FFEL loans are also not eligible for ICR.

ICR was the only IDR plan available to borrowers with Parent PLUS loans – provided that they first consolidated their loans into a Direct Consolidation Loan. While ICR is being eliminated, Parent PLUS borrowers who act fast can enroll in IBR, which often offers more affordable payments than ICR.  To enroll in IBR, Parent PLUS borrowers must have first consolidated their loans before July 1, 2026, and then enroll in an IDR plan (generally ICR) before July 1, 2028. They can then switch to the IBR plan, or will be transferred to the IBR plan on July 1, 2028.  For more help, see our page on consolidating loans.

How much are payments? 

Your monthly payment is based on your income and family size. Payments are generally set at 20% of your monthly “discretionary income” (defined for ICR as income over 100% of the poverty guideline). However, your payment may be lower based on a complicated alternative formula.  

You must recertify (update) your income and family size each year, even if your situation hasn’t changed. If you’re married and file taxes jointly, both you and your spouse’s income and student loan debt will be considered to determine your payment. If you file your taxes separately, only your information is used to determine your payment. 

When will my loans be canceled under an ICR plan?

If you continue to make payments under ICR, any remaining balance on your loans should be canceled after 25 years of payments.  

Many borrowers will not have reached 25 years before ICR ends on July 1, 2028. Borrowers switching from ICR to IBR or RAP will keep the credit toward forgiveness they have earned in ICR, and it will count toward the 20-25 year forgiveness period in IBR and the 30-year forgiveness period in RAP. You may pay off your loans before reaching forgiveness, depending on your income and debt.
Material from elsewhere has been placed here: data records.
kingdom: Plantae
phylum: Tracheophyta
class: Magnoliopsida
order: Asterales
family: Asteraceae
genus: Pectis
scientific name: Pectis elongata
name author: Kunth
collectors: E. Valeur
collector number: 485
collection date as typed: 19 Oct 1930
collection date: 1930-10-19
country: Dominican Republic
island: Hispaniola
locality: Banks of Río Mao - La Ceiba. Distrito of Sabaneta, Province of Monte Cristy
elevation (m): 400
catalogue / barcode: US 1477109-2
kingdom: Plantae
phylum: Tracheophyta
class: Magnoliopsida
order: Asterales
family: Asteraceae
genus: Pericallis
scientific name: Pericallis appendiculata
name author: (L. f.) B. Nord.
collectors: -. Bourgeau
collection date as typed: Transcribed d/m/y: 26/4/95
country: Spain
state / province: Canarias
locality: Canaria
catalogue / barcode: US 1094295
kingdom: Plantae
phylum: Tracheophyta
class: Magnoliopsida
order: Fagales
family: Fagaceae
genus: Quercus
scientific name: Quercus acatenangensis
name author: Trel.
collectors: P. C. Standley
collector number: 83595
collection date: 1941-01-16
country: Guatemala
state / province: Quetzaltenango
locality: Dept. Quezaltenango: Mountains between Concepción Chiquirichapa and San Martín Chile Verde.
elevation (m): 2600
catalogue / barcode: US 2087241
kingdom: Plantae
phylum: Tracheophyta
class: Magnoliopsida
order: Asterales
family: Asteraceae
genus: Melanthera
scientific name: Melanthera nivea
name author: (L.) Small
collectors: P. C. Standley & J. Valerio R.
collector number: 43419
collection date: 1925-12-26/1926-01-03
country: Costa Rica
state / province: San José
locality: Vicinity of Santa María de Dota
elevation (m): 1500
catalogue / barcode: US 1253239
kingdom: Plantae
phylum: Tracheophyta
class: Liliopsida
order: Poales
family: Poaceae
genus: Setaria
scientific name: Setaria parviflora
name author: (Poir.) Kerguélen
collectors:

Is this plan right for me?

ICR is often the most expensive IDR plan, but not always, so it can be worth checking. Use the Repayment Calculator to estimate your payments in different plans. For a long time, ICR was the only plan available for borrowers with Parent PLUS loans that were consolidated into Direct Consolidation Loans.  ICR will be eliminated for all borrowers by July 1, 2028.